--- READING TEXT ---
◇ ◇ ◇ ◇ ◇ ◇ ◇

Is there an odd-order group whose order is the sum of the orders of the proper normal subgroups?

I did a little computer search and I think I found an example of an odd immaculate group.

I searched for groups of the form $G=(C_q \rtimes C_p) \times C_N$ with odd primes $p,q$ such that $p | q-1$ and $N$ an odd integer satisfying $(N,pq)=1$. Using Tom's notations and results, we have

\begin{equation*} \frac{D(G)}{|G|} = \frac{D(C_q \rtimes C_p)}{|C_q \rtimes C_p|} \cdot \frac{D(C_N)}{|C_N|} = \frac{1+q+pq}{pq} \cdot \frac{\sigma(N)}{N} \end{equation*} where $\sigma(N)$ denotes the sum of divisors of $N$. We want $\frac{\sigma(N)}{N} = \frac{2pq}{1+q+pq}$. Since the last fraction is irreducible, $N$ has to be of the form $N=(1+q+pq)m$ with $m$ odd. I found the following solution :

\begin{equation*} p=7, \quad q=127, \quad m=393129. \end{equation*} This gives the immaculate group $G=(C_{127} \rtimes C_7) \times C_{399812193}$, which has order $|G| = 355433039577 = 3^4 \cdot 7 \cdot 11^2 \cdot 19^2 \cdot 113 \cdot 127$.

◇ ◇ ◇ ◇ ◇ ◇ ◇

--- SUPPLIED MATERIAL ---

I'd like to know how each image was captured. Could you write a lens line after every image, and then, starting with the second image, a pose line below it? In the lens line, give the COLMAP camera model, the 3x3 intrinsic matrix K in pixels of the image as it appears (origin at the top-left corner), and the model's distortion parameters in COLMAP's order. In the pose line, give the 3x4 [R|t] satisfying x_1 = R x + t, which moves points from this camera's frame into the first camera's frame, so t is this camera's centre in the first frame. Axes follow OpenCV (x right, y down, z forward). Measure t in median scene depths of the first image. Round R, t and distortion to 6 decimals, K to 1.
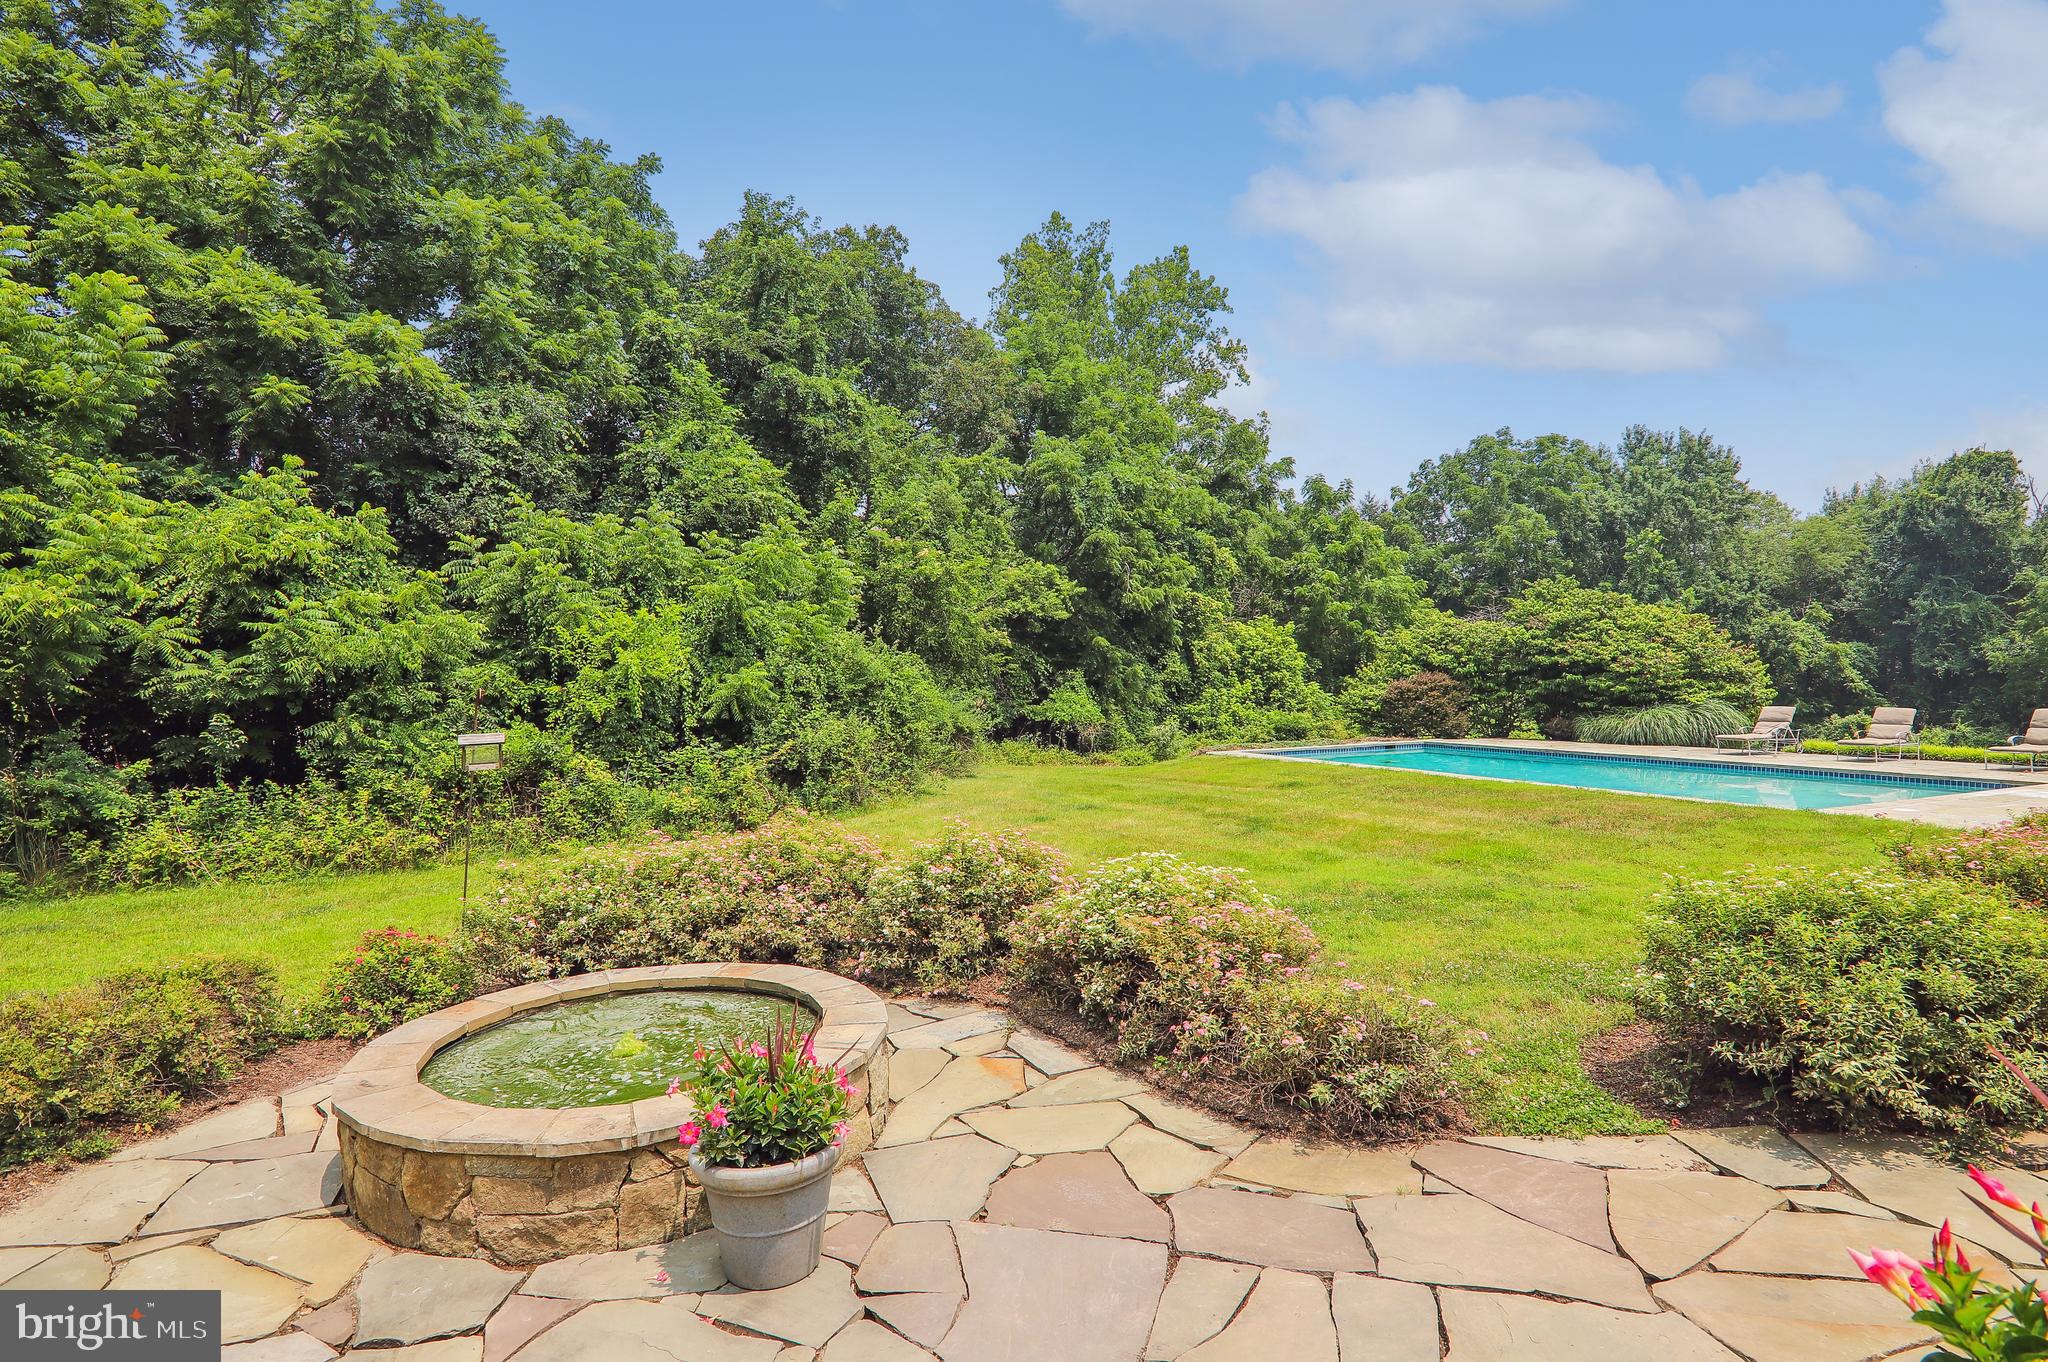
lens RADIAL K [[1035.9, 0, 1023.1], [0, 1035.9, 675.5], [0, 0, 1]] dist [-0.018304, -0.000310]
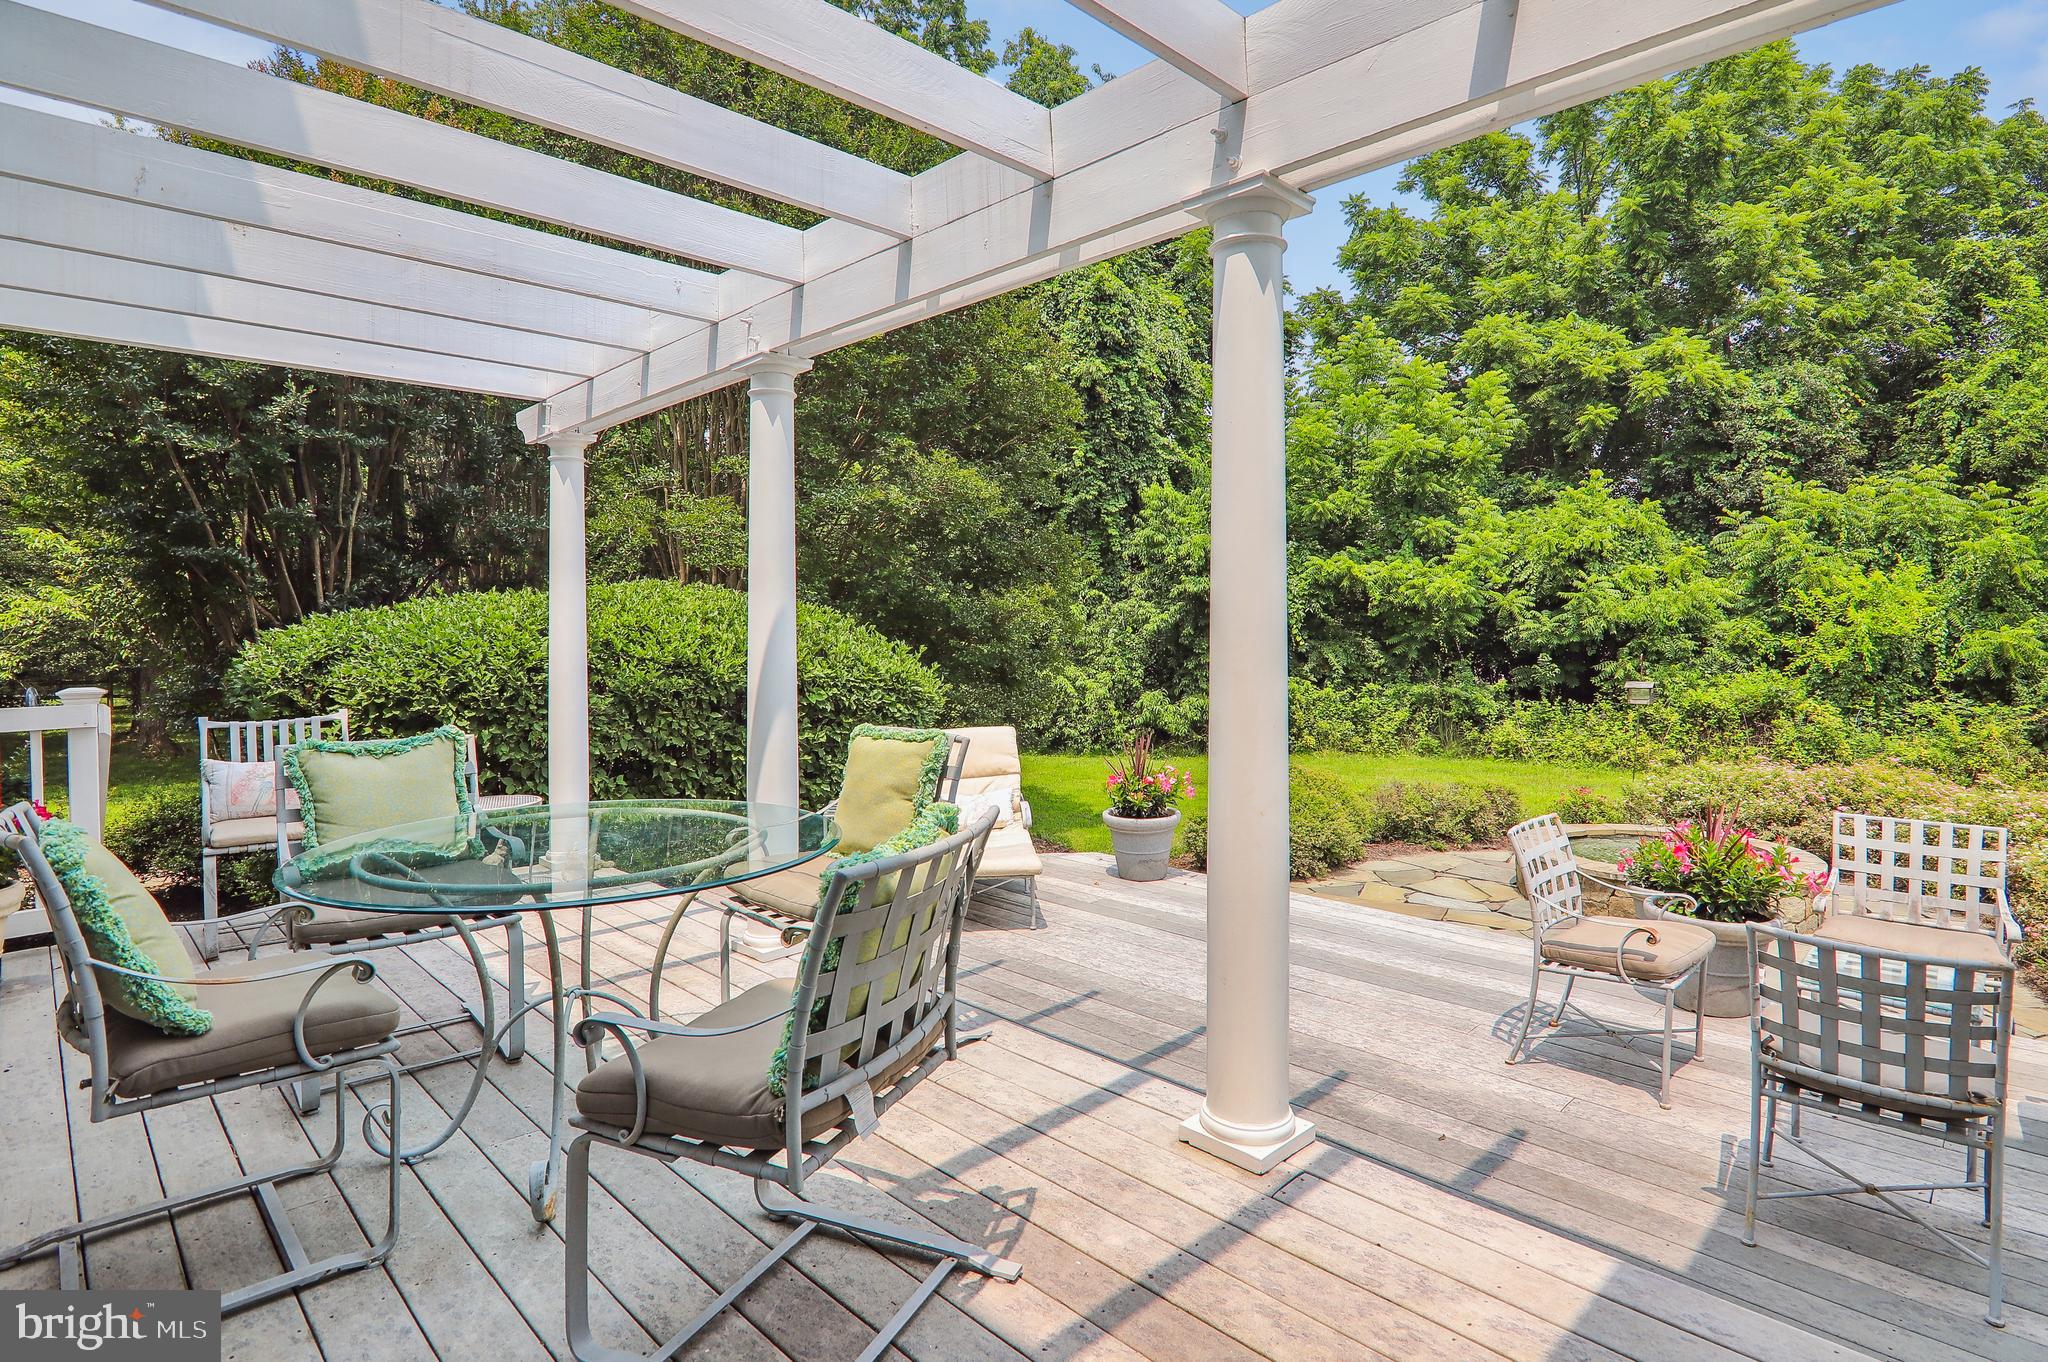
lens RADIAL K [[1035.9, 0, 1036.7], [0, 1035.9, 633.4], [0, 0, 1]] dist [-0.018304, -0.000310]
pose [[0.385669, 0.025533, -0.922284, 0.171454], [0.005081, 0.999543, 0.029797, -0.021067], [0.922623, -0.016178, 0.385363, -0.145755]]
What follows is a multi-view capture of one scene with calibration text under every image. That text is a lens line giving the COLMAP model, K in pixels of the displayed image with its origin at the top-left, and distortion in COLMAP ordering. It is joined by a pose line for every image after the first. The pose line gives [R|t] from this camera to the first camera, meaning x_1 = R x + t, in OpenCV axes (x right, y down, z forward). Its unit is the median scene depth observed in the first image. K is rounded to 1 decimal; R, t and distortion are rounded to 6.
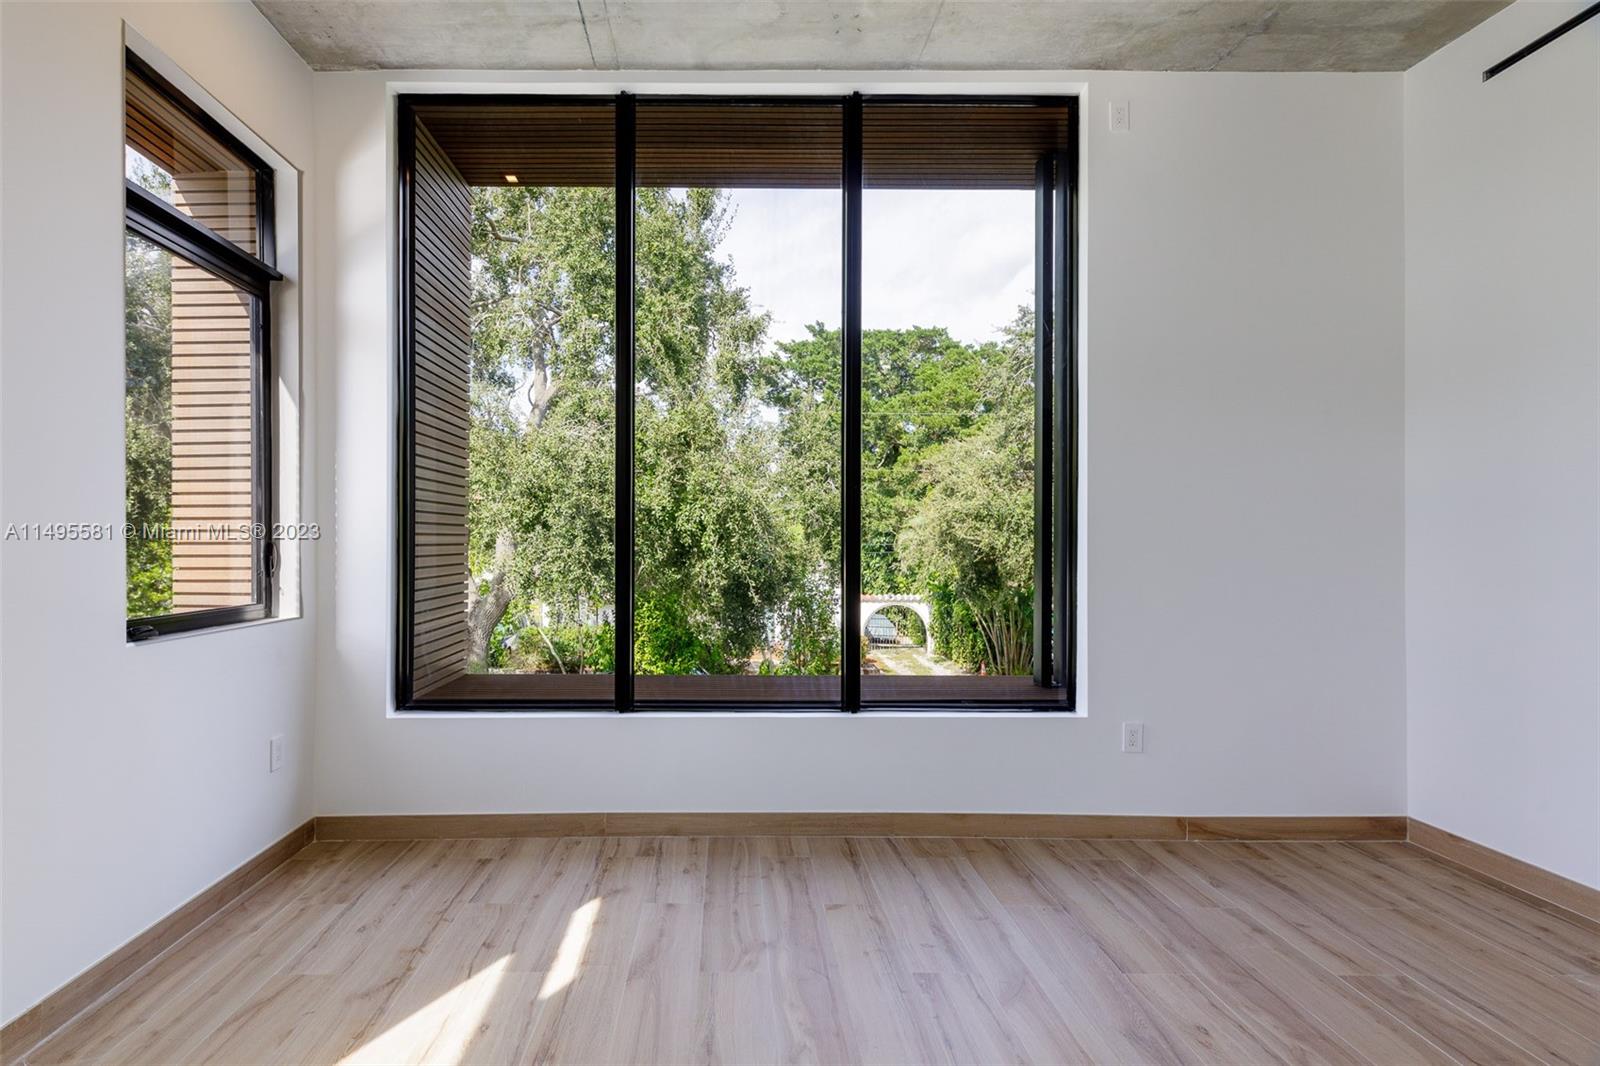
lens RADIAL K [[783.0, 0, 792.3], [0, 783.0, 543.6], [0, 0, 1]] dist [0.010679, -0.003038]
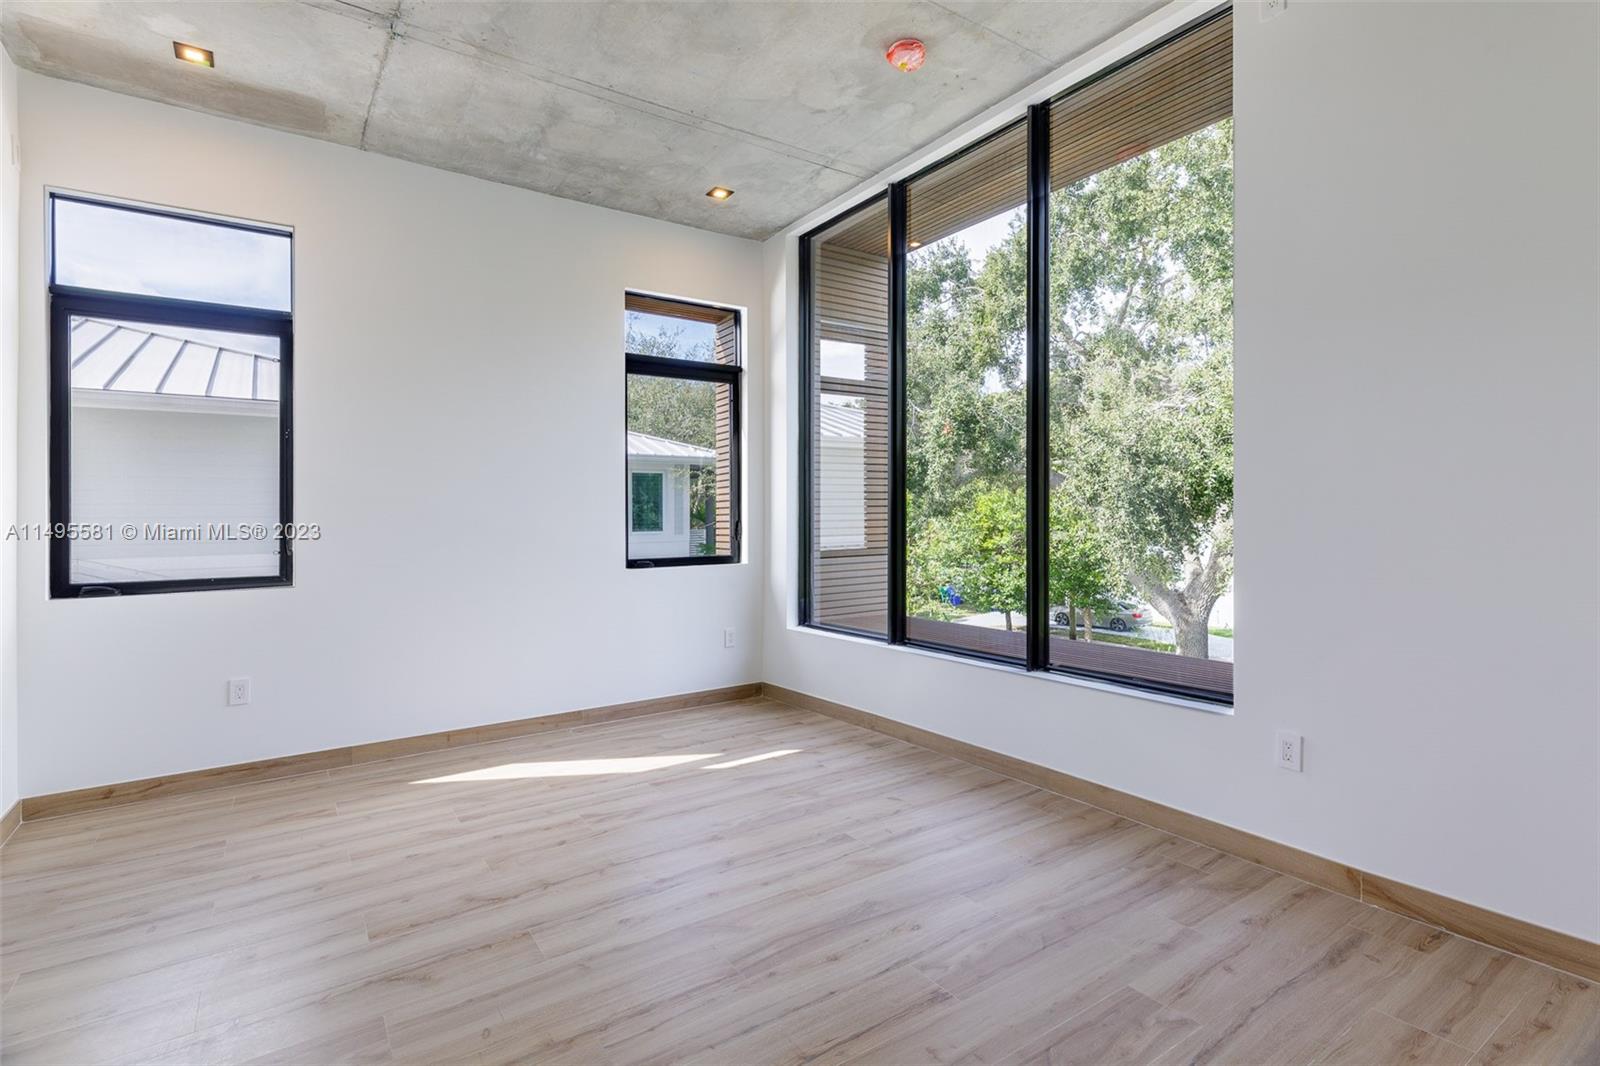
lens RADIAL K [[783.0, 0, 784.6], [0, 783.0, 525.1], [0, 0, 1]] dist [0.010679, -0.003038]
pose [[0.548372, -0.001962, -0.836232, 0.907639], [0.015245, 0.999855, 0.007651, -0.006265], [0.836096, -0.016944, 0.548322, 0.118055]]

◇ ◇ ◇ ◇ ◇ ◇ ◇

--- REQUIRED WORK ---
1. In the post on odd immaculate groups, which values of p, q and m make up the solution that was found?
2. Please continue the post on odd immaculate groups from the point where it ends.

--- RESPONSES BY TASK ---
1. p = 7, q = 127 and m = 393129.

2.
Edit : here is the beginning of an explanation of "why" $m$ is square in this example ($393129=627^2$). Recall that an integer $n \geq 1$ is a square if and only if its number of divisors is odd (consider the involution $d \mapsto \frac{n}{d}$ on the set of divisors of $n$). If $n$ is odd, then all its divisors are odd, so that $n$ is a square if and only if $\sigma(n)$ is odd. Now consider $N=(1+q+pq)m$ as above. The condition on $\sigma(N)/N$ implies that $\sigma(N)$ is even but not divisible by $4$.

If we assume that $1+q+pq$ and $m$ are coprime, then $\sigma(N)=\sigma(1+q+pq) \sigma(m)$, so the reasoning above shows that $1+q+pq$ or $m$ is a square (but not both). If $1+q+pq=\alpha^2$ then $\alpha \equiv \pm 1 \pmod{q}$ so that $\alpha \geq q-1$, which leads to a contradiction. Thus $m$ is a square (it is possible to show further that $1+q+pq$ is a prime times a square).

If $1+q+pq$ and $m$ are not coprime, the situation is more intricate (this is what happens in the example I found : we had $\operatorname{gcd}(1+q+pq,m)=9$). Let $m'$ be the largest divisor of $m$ which is relatively prime to $1+q+pq$. Put $m=\lambda m'$. Then $\lambda(1+q+pq)$ or $m$ is a square. I don't see an argument for excluding the first possibility, but at least if $\lambda$ is a square then so is $m$.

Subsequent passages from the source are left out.